RECORDS FOR THE EXERCISE below:

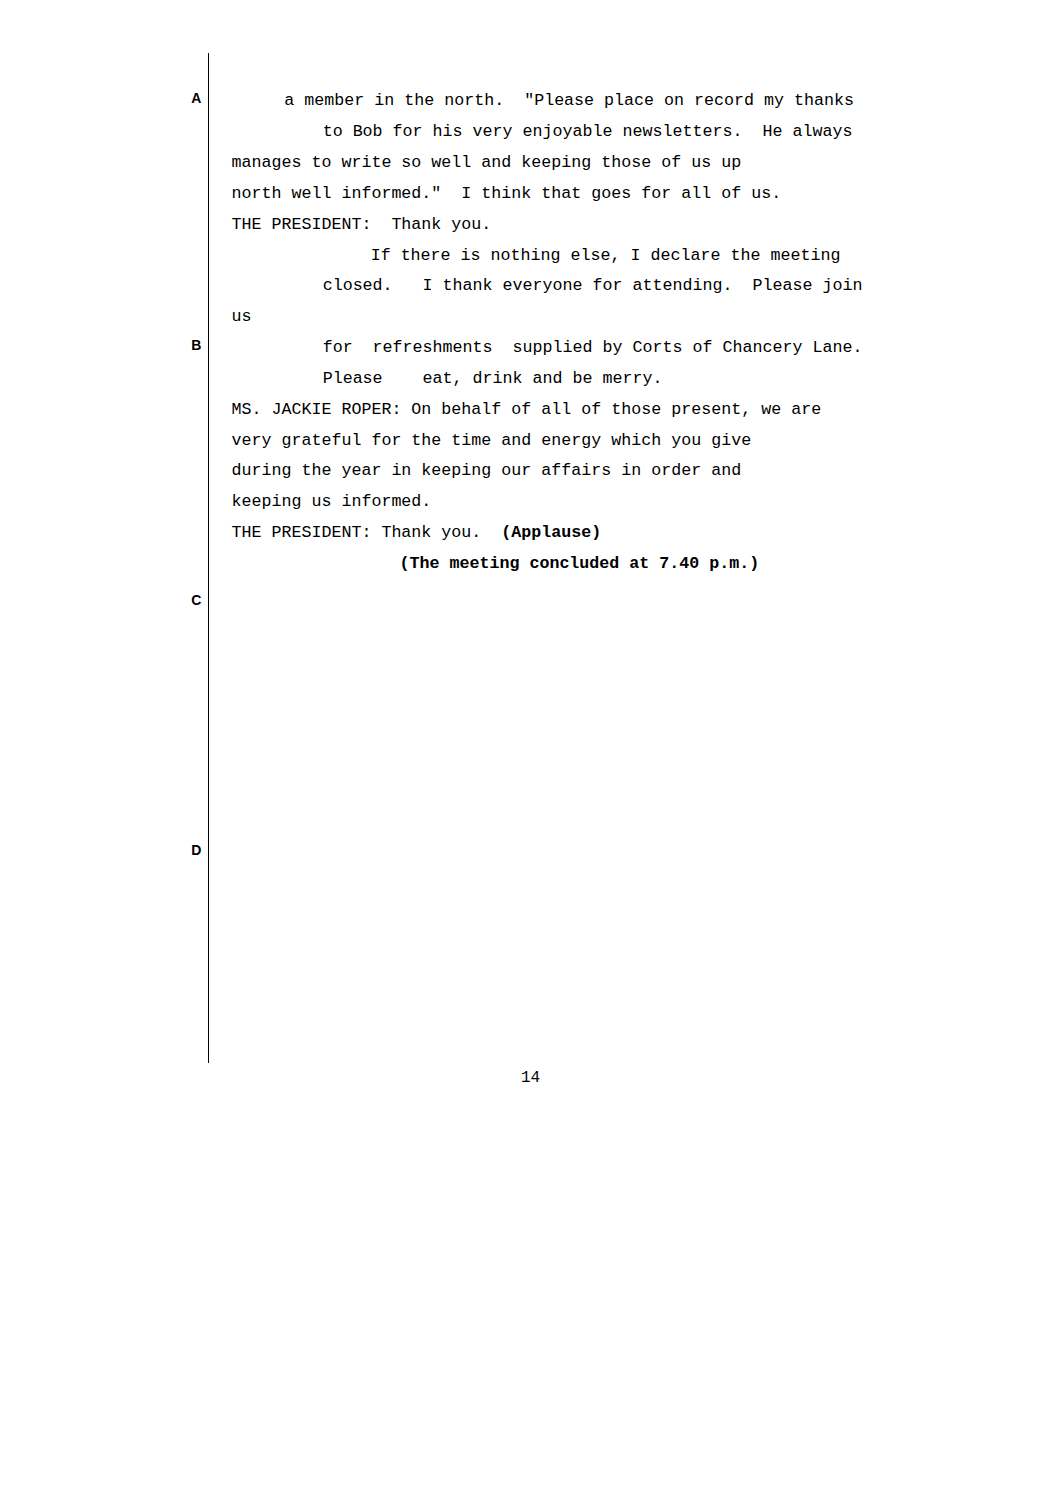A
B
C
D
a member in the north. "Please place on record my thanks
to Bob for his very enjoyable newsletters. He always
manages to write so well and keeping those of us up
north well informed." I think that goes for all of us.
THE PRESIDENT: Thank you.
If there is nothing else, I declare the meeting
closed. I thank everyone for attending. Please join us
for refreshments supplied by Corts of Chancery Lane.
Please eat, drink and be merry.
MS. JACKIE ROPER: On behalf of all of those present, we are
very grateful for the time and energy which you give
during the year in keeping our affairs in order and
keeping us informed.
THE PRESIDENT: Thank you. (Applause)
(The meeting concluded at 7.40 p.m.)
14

End of RECORDS FOR THE EXERCISE.

= EXERCISE AIM =
Line by line, transcribe the records exactly, omitting the images.

= ANSWER BELOW =
A
B
C
D
a member in the north. "Please place on record my thanks
to Bob for his very enjoyable newsletters. He always
manages to write so well and keeping those of us up
north well informed." I think that goes for all of us.
THE PRESIDENT: Thank you.
If there is nothing else, I declare the meeting
closed. I thank everyone for attending. Please join us
for refreshments supplied by Corts of Chancery Lane.
Please eat, drink and be merry.
MS. JACKIE ROPER: On behalf of all of those present, we are
very grateful for the time and energy which you give
during the year in keeping our affairs in order and
keeping us informed.
THE PRESIDENT: Thank you. (Applause)
(The meeting concluded at 7.40 p.m.)
14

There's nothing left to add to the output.